After I sat for my comprehensive exam last year in January, I got deployed to a clothing company in a city near my school as I awaited graduation. I was to succeed a lady who was departing for their country in a few weeks; this lady had to pass on the knowledge pertaining to the job to me before leaving. I was to follow her orders and learn from how well she executed her work since she was among the best performing employees in that company. But should l you clue you in? It was laborious on my end; I hated following someone, I wanted to establish myself separate from what she told me and most times I caught myself telling her to leave me to handle the work my way because I did not want to be ordered. Something that sometimes caused friction between us and also led to delay while executing our duties.

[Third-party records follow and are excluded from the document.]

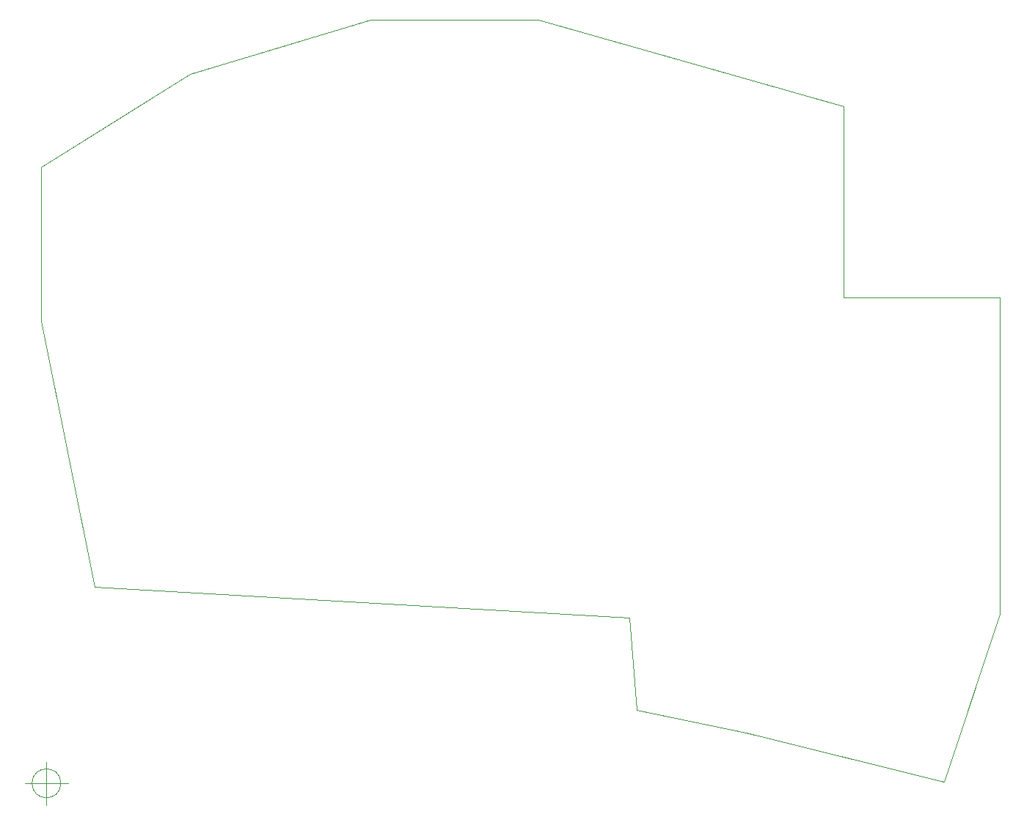
<source format=gm1>
%TF.GenerationSoftware,KiCad,Pcbnew,(6.0.8)*%
%TF.CreationDate,2022-10-28T13:14:18+09:00*%
%TF.ProjectId,selen-full_narrow,73656c65-6e2d-4667-956c-6c5f6e617272,rev?*%
%TF.SameCoordinates,Original*%
%TF.FileFunction,Profile,NP*%
%FSLAX46Y46*%
G04 Gerber Fmt 4.6, Leading zero omitted, Abs format (unit mm)*
G04 Created by KiCad (PCBNEW (6.0.8)) date 2022-10-28 13:14:18*
%MOMM*%
%LPD*%
G01*
G04 APERTURE LIST*
%TA.AperFunction,Profile*%
%ADD10C,0.100000*%
%TD*%
G04 APERTURE END LIST*
D10*
X194000000Y-71400000D02*
X194000000Y-93471727D01*
X212000000Y-93472000D01*
X212000000Y-130000000D01*
X205600000Y-149400000D01*
X182750000Y-143750000D01*
X170100000Y-141100000D01*
X169300000Y-130500000D01*
X107567869Y-126873043D01*
X101350000Y-96200000D01*
X101350000Y-78400000D01*
X118600000Y-67600000D01*
X139400000Y-61400000D01*
X158800000Y-61400000D01*
X194000000Y-71400000D01*
X103666666Y-149600000D02*
G75*
G03*
X103666666Y-149600000I-1666666J0D01*
G01*
X99500000Y-149600000D02*
X104500000Y-149600000D01*
X102000000Y-147100000D02*
X102000000Y-152100000D01*
M02*

</source>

Did it end there? No! A few months ago, while I was pushing chicken feathers stuck in a cesspool vessel with my hands, a friend apprised me to use a rake standing next to me. Still, because I would use the rake anyway without their wisdom, I decided to sacrifice my hands’ ha-ha! Because I didn’t want to adhere to her orders. I defended myself voicing out that I used my hands because I wished to . But the truth is it was hard for me to humble myself and follow people who call out urgency in me regarding something I already know or who seemingly know things better than I do. After all, I always wanted to dance to only the beat of my music, yet sometimes I am a terrible or learning singer.
Last week Pastor Angela Sanyu Okullo posted something on her wall that triggered my mind.
The bible says in John 21:18
Most assuredly, I say to you, when you were younger, you girded yourself and walked where you wished; but when you are old, you will stretch out your hands, and another will gird you and carry you where you do not wish.
And because most of my life, I thought maturity is doing your thing, I have realized that submission is a cut above. It can accelerate our dreams.
Like Pastor Angela, I will leave us pondering about the question.
Is there anyone that can make you do something or are you your own man and no one can tell you what to do?